## Task to complete
Below, find the line containing "Norway: 148 -> 75" and the line containing "Max, MP-4: 1.41 -> 1.25"; reproduce exactly those two and every line between them, omitting pictures.

## Data section
☆ ☆ ☆ ☆ ☆ ☆ ☆

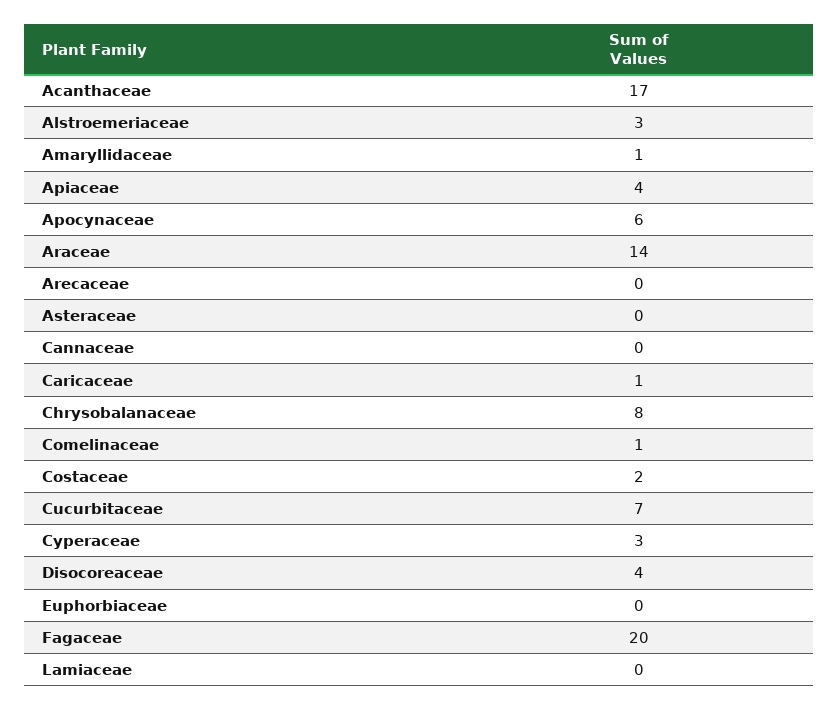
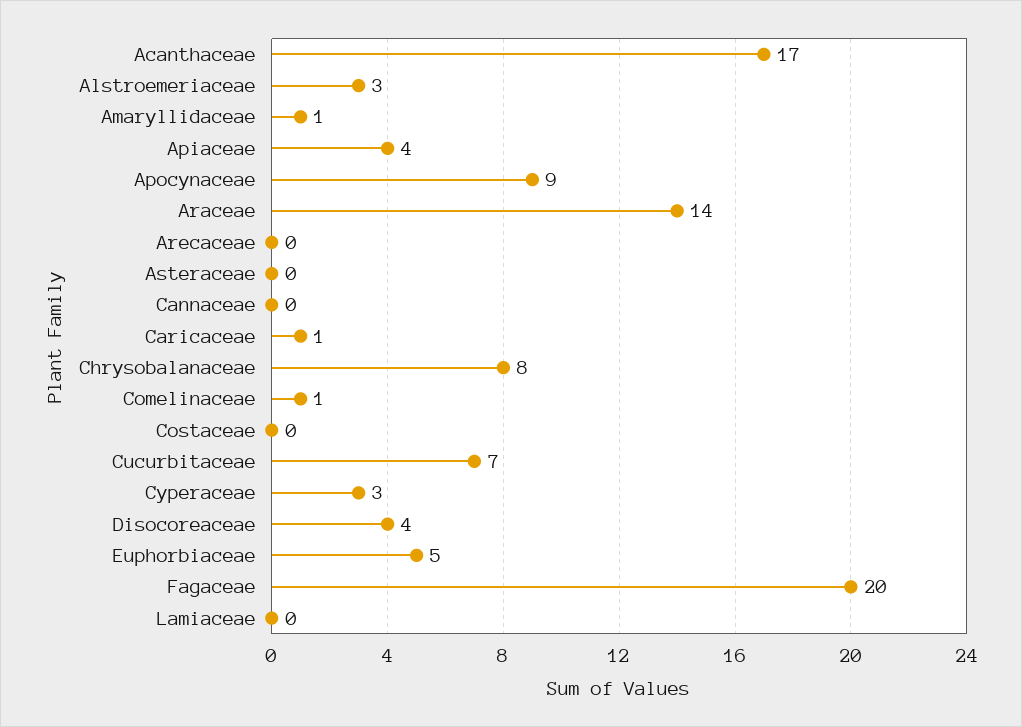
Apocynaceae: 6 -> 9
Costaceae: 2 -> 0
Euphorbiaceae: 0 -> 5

☆ ☆ ☆ ☆ ☆ ☆ ☆

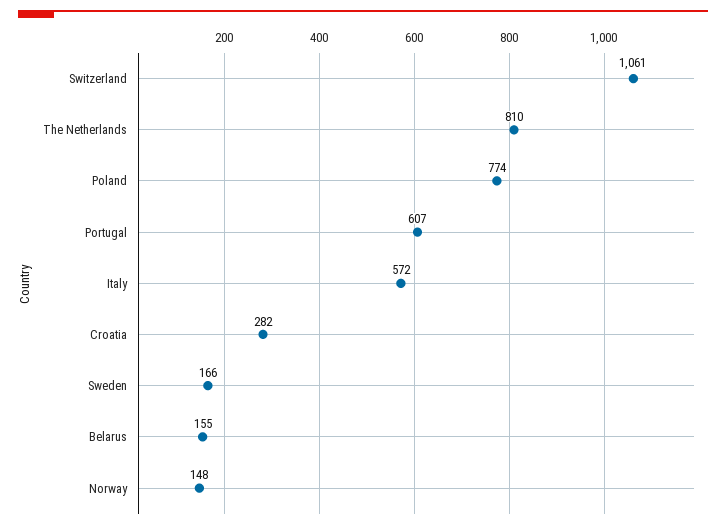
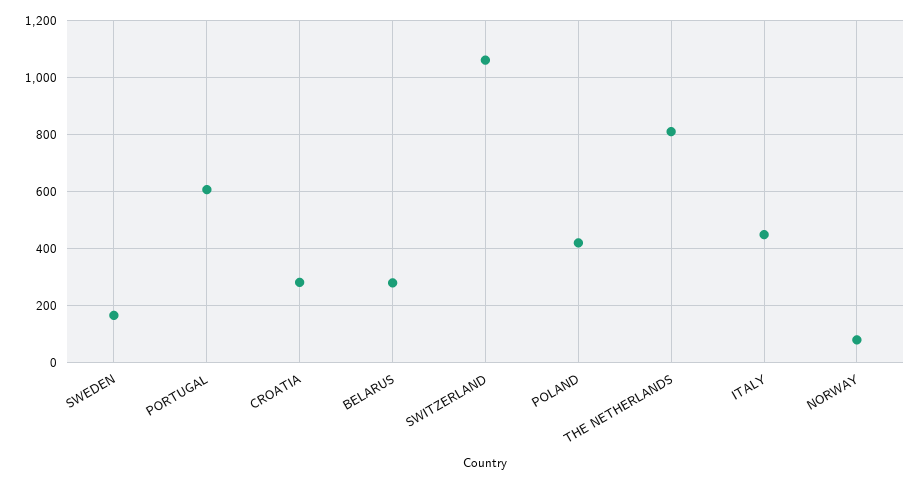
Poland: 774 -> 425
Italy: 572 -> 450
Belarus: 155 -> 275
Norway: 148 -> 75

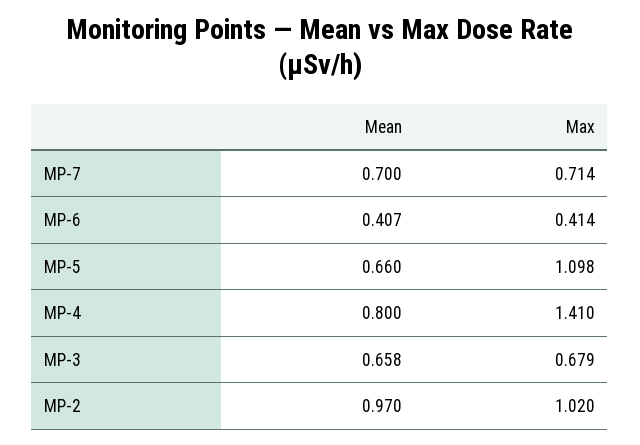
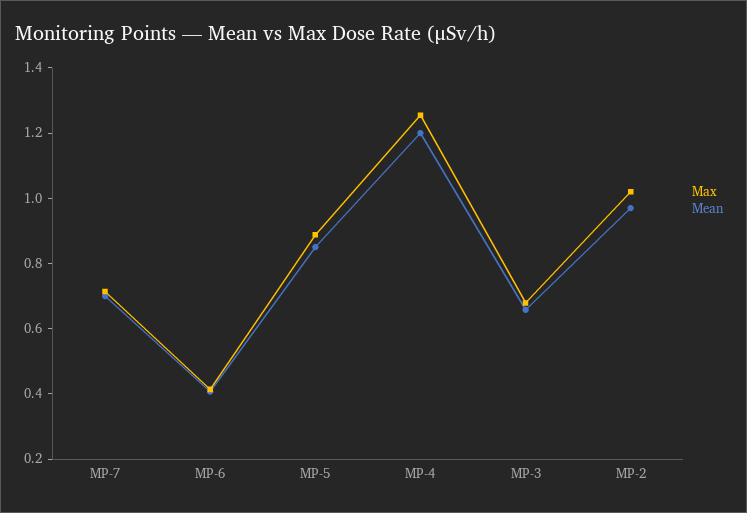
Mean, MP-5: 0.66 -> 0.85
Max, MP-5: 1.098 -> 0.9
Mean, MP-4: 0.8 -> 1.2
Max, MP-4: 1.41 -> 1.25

☆ ☆ ☆ ☆ ☆ ☆ ☆

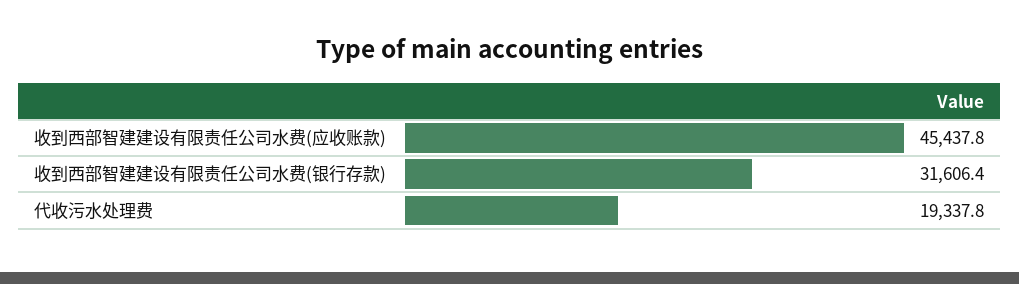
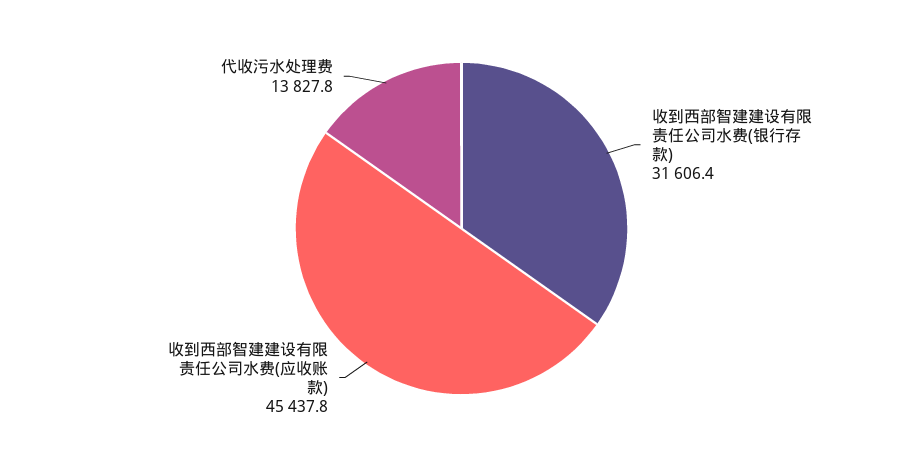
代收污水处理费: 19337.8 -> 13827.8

☆ ☆ ☆ ☆ ☆ ☆ ☆

## Answer for this exercise
Norway: 148 -> 75

Mean, MP-5: 0.66 -> 0.85
Max, MP-5: 1.098 -> 0.9
Mean, MP-4: 0.8 -> 1.2
Max, MP-4: 1.41 -> 1.25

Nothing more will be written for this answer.